Les résultats de cette expérience supplémentaire ont été à la fois décevants et surprenants. Notre anticorps le plus prometteur dans cette dernière expérience a changé son effet neutralisant les toxines en un effet améliorant les toxines, comme nous l’avons fait. documenté dans un document de recherche.

Les résultats ont été si surprenants que nous avons décidé de répéter immédiatement l’expérience. Nous avons pensé que quelque chose avait mal tourné, comme par exemple que l’anticorps ou d’autres matériaux se soient détériorés. Cependant, les résultats sont restés les mêmes.

Ce curieux phénomène, que nous avons appelé « augmentation de la toxicité dépendante des anticorps », représente une découverte nouvelle en immunologie des toxines. Des phénomènes similaires ont été observés dans d’autres contextes, comme avec champignons vénéneux et toxines bactériennesmais jamais auparavant avec des toxines du règne animal.

Des études supplémentaires seront nécessaires pour comprendre pleinement les causes de l’augmentation de la toxicité dépendante des anticorps.

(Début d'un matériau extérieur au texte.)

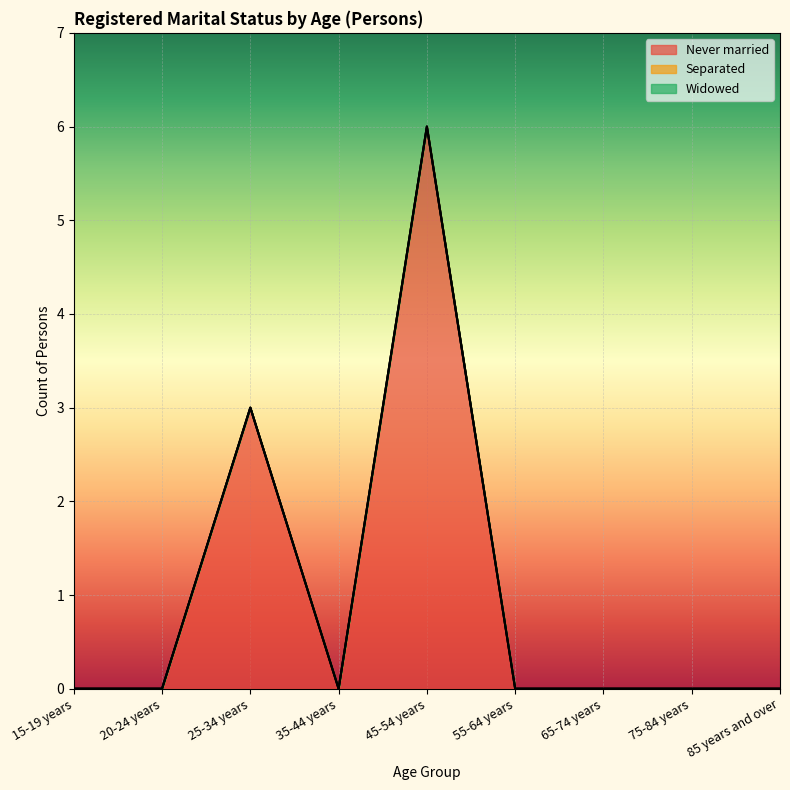

Reading left to right, what are all the values shown in this chart?

Never married: 15-19 years=0	20-24 years=0	25-34 years=3	35-44 years=0	45-54 years=6	55-64 years=0	65-74 years=0	75-84 years=0	85 years and over=0
Separated: 15-19 years=0	20-24 years=0	25-34 years=0	35-44 years=0	45-54 years=0	55-64 years=0	65-74 years=0	75-84 years=0	85 years and over=0
Widowed: 15-19 years=0	20-24 years=0	25-34 years=0	35-44 years=0	45-54 years=0	55-64 years=0	65-74 years=0	75-84 years=0	85 years and over=0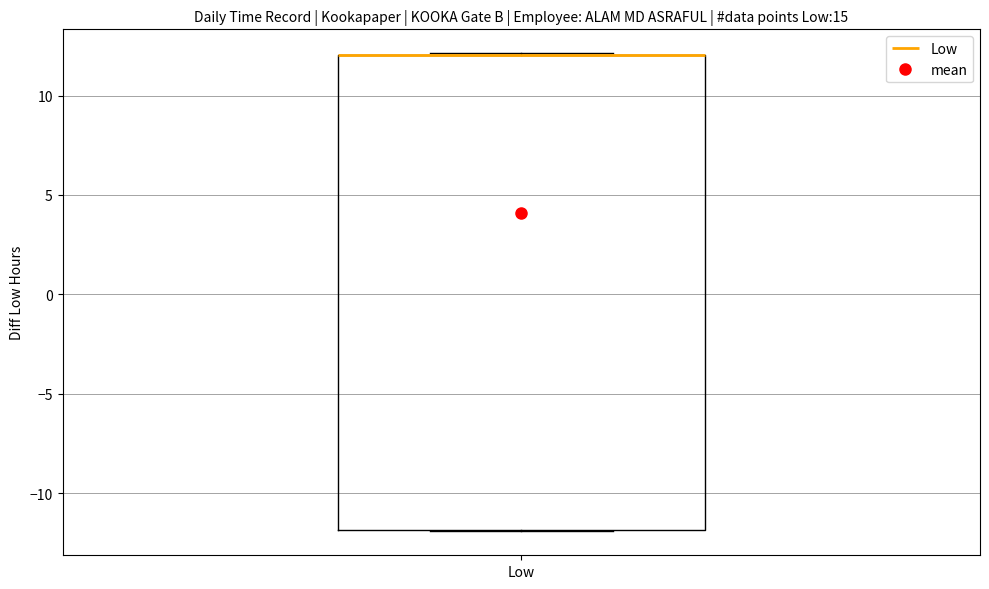

Read this box plot against the y-axis: the position of the median line, the range covered by the box, and the ends of both whiskers. The values are not printed on the chart, so give them approximately, as read against the axis.

median 12 (drawn on the box's upper edge), box -12 to 12, whiskers -12 to 12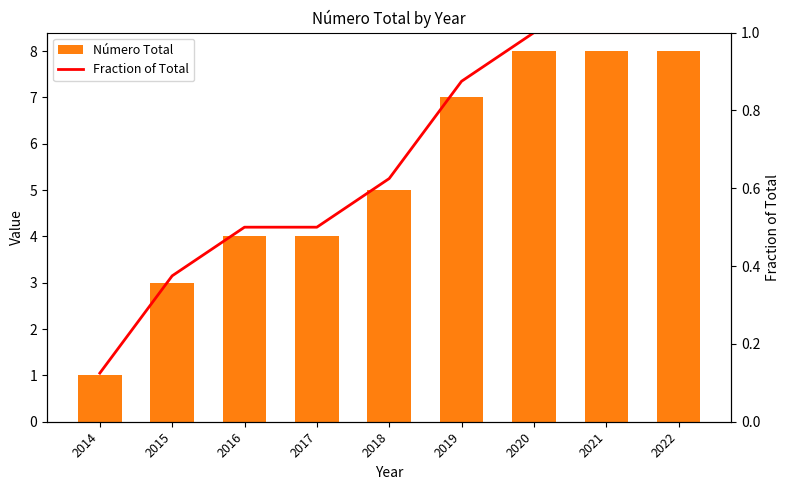

Rank the series at 2018 from lowest to highest value.

Fraction of Total, Número Total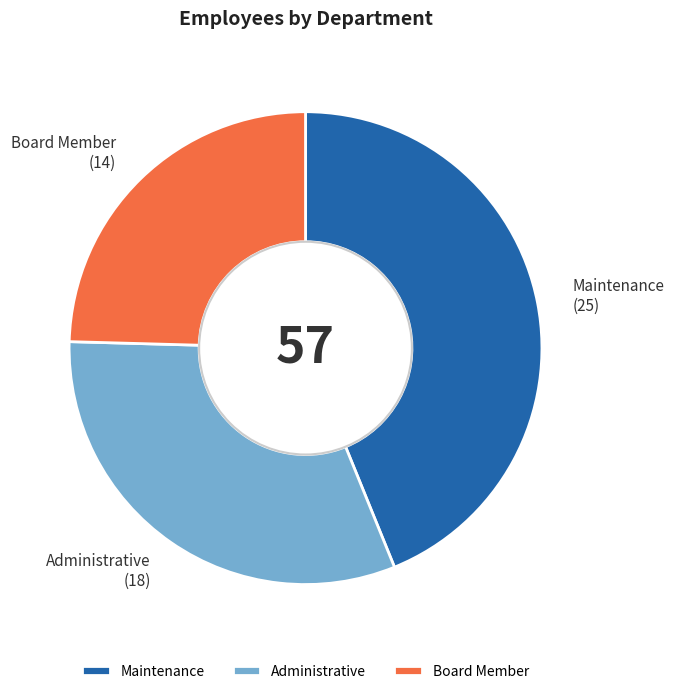

True or false: Board Member accounts for 36% of the total.

False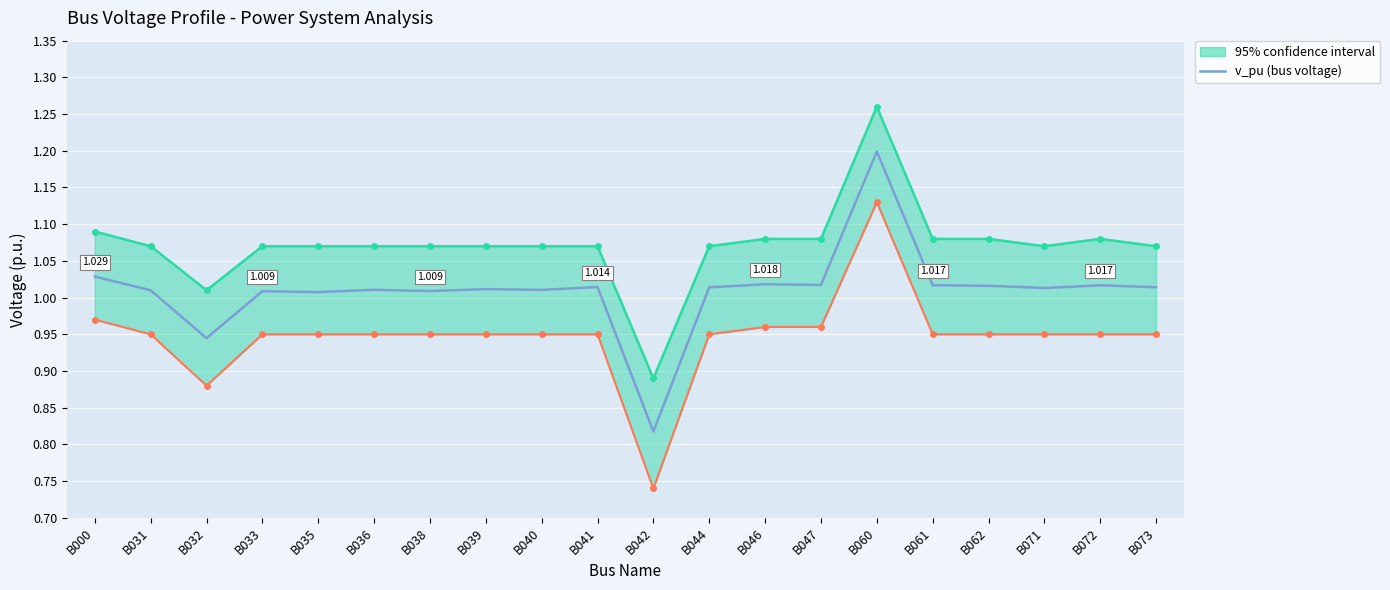

Reading left to right, transcribe all the data shown in this chart.

B000=1.0	B031=1.0	B032=0.9	B033=1.0	B035=1.0	B036=1.0	B038=1.0	B039=1.0	B040=1.0	B041=1.0	B042=0.8	B044=1.0	B046=1.0	B047=1.0	B060=1.2	B061=1.0	B062=1.0	B071=1.0	B072=1.0	B073=1.0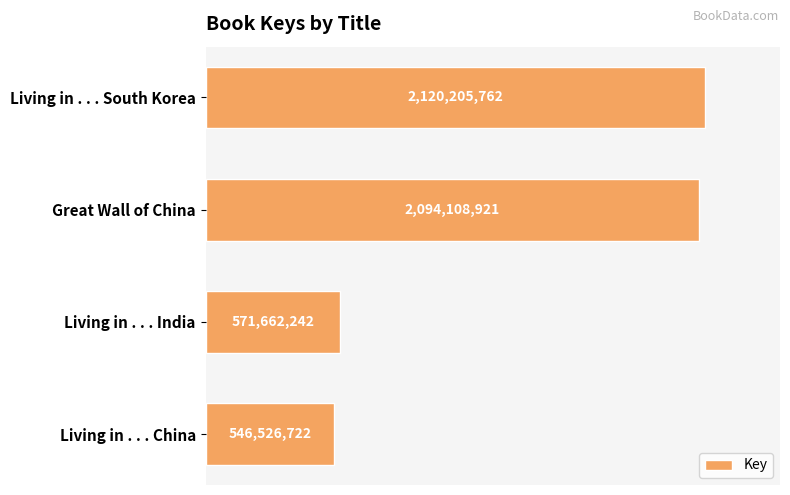

What is the average value?

1333125912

Réévaluer les modèles précliniques

Il y a de bonnes nouvelles concernant cet échec. C’est une opportunité pour les chercheurs antivenins du monde entier, quelle que soit l’espèce de serpent avec laquelle ils travaillent, de réévaluer leurs modèles précliniques (comme le modèle de référence actuel).

Nous pensons également que les chercheurs spécialisés dans les antivenins devraient envisager d’incorporer des expériences plus sophistiquées comme celles utilisées dans notre étude, qui ressemblent davantage à un cas réel d’envenimation. Ce faisant, la communauté de recherche sur les antivenins peut rationaliser le processus de découverte de médicaments. Cela accélérera l’identification et le développement de traitements plus sûrs et plus efficaces contre les morsures de serpent.

Fourni par La conversation

Cet article est republié à partir de La conversation sous licence Creative Commons. Lis le article original.